页面内容
>>>>

[TJOI2019]甲苯先生的线段树

[TJOI2019]甲苯先生的线段树

首先原题：

CF750G New Year and Binary Tree Paths 

方法：

满二叉树，链长为logn

考虑枚举lca为x，两个链长h1,h2，

发现x是唯一确定的！

找到这个x，

s减去都走左儿子的贡献，再调整出右儿子

2^n-1->2^n，变成每一位的0/1更好算！只要知道选择了几个右儿子即可

然后数位DP

f[i][j][k]，i位，选了j个，有无从上一位来的进位

 

至于本题：

多了一个路径编号和

a，b的lca就是二进制下的lcp（从高位开始）

暴力枚举即可

#include<bits/stdc++.h>
#define reg register int
#define il inline
#define fi first
#define se second
#define mk(a,b) make_pair(a,b)
#define numb (ch^'0')

<<<<

任务要求
A - 用两句话概括这篇题解的内容。
B - 照原样抄出这篇题解中从“a，b的lca就是二进制下的lcp（从高位开始）”到“#define mk(a,b) make_pair(a,b)”的部分。
随后的记录来自另一出处。

所示资料

>>>>

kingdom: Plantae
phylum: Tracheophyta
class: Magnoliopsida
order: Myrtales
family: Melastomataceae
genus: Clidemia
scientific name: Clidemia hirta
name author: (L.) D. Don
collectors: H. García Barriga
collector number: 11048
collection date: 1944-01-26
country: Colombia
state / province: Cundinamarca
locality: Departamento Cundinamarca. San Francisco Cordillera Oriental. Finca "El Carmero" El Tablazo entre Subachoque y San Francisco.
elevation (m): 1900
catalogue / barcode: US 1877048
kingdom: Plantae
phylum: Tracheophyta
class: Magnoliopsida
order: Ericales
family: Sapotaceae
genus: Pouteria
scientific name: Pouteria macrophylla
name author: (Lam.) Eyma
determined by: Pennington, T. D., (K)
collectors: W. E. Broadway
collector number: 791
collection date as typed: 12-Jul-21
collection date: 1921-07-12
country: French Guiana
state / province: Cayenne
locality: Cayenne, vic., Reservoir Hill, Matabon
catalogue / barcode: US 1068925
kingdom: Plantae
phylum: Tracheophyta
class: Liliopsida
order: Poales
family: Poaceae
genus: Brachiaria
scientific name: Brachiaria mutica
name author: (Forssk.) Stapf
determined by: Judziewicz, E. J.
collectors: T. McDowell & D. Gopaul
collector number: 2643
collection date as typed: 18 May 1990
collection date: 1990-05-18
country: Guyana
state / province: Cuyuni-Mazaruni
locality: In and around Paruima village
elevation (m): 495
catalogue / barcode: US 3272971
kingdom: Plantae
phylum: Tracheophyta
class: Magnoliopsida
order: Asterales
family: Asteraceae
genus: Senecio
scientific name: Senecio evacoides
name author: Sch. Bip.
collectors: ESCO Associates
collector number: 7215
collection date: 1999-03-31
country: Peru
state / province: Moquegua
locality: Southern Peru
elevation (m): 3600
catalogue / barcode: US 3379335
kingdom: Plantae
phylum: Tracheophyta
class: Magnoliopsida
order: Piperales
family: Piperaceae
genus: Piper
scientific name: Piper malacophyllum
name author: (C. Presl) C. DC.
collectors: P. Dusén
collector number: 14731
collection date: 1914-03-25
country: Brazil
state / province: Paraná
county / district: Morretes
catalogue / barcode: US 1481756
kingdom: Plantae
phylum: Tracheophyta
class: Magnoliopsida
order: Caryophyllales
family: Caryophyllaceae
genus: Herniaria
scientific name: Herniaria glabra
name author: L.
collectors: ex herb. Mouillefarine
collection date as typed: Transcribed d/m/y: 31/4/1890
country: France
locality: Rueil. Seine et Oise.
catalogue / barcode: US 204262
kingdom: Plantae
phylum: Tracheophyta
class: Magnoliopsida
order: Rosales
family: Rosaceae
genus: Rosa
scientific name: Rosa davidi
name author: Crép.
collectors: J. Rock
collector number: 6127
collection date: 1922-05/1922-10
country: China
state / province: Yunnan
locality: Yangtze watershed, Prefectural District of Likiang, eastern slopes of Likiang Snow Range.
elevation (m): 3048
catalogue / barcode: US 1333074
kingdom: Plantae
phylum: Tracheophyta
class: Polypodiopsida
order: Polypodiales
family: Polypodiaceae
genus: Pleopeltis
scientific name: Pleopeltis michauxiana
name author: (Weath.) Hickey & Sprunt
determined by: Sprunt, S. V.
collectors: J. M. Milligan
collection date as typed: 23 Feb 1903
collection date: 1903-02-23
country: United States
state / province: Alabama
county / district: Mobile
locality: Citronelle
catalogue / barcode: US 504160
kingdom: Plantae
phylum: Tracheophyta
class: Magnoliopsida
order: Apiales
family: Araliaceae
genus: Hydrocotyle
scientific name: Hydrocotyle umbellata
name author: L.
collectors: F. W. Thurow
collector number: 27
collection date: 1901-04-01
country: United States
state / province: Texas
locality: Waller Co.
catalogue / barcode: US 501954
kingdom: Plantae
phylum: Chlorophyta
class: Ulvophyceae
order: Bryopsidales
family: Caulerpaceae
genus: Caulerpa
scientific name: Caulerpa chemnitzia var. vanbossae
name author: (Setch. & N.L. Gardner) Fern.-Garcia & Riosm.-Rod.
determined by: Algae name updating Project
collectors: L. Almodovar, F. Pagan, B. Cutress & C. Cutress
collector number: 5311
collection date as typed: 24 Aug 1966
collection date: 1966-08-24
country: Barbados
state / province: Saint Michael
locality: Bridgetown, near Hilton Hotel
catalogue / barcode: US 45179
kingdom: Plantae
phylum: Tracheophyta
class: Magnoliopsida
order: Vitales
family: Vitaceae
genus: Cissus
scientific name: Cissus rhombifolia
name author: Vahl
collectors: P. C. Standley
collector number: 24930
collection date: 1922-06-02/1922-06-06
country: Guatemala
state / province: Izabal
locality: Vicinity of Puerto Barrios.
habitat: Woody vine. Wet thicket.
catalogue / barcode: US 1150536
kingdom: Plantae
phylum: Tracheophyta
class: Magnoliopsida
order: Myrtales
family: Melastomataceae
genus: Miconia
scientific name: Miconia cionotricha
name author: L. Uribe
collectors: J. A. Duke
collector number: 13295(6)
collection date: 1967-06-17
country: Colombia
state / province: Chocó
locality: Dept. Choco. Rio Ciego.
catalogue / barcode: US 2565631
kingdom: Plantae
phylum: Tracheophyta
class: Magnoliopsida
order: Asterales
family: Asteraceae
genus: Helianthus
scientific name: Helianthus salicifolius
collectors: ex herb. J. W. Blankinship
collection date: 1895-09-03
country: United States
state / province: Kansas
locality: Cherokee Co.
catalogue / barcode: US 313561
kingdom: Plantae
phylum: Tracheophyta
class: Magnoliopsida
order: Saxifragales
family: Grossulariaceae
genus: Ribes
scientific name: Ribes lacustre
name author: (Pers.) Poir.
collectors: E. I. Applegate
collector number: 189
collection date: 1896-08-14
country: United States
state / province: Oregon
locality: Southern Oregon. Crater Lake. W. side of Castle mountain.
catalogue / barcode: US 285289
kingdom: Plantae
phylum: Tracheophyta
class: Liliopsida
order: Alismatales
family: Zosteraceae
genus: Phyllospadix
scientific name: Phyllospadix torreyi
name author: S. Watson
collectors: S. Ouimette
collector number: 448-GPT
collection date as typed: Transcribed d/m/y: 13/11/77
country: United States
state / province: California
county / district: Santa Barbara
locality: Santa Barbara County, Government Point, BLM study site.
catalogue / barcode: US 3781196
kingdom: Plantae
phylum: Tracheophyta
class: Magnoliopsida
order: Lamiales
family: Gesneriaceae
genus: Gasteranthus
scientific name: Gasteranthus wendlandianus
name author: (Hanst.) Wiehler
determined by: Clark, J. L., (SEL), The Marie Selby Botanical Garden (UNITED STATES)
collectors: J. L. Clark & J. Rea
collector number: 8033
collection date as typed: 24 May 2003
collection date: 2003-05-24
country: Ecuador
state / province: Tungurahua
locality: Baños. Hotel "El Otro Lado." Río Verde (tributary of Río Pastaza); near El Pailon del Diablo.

<<<<

参考答案
A - 这篇题解指出原题是CF750G New Year and Binary Tree Paths：在满二叉树中枚举lca x和两条链长h1、h2，x是唯一确定的。找到x后，从s中减去都走左儿子的贡献，再调整出右儿子，并用f[i][j][k]做数位DP；至于本题，多了一个路径编号和，a、b的lca就是二进制下从高位开始的lcp，暴力枚举即可。

B -
a，b的lca就是二进制下的lcp（从高位开始）

暴力枚举即可

#include<bits/stdc++.h>
#define reg register int
#define il inline
#define fi first
#define se second
#define mk(a,b) make_pair(a,b)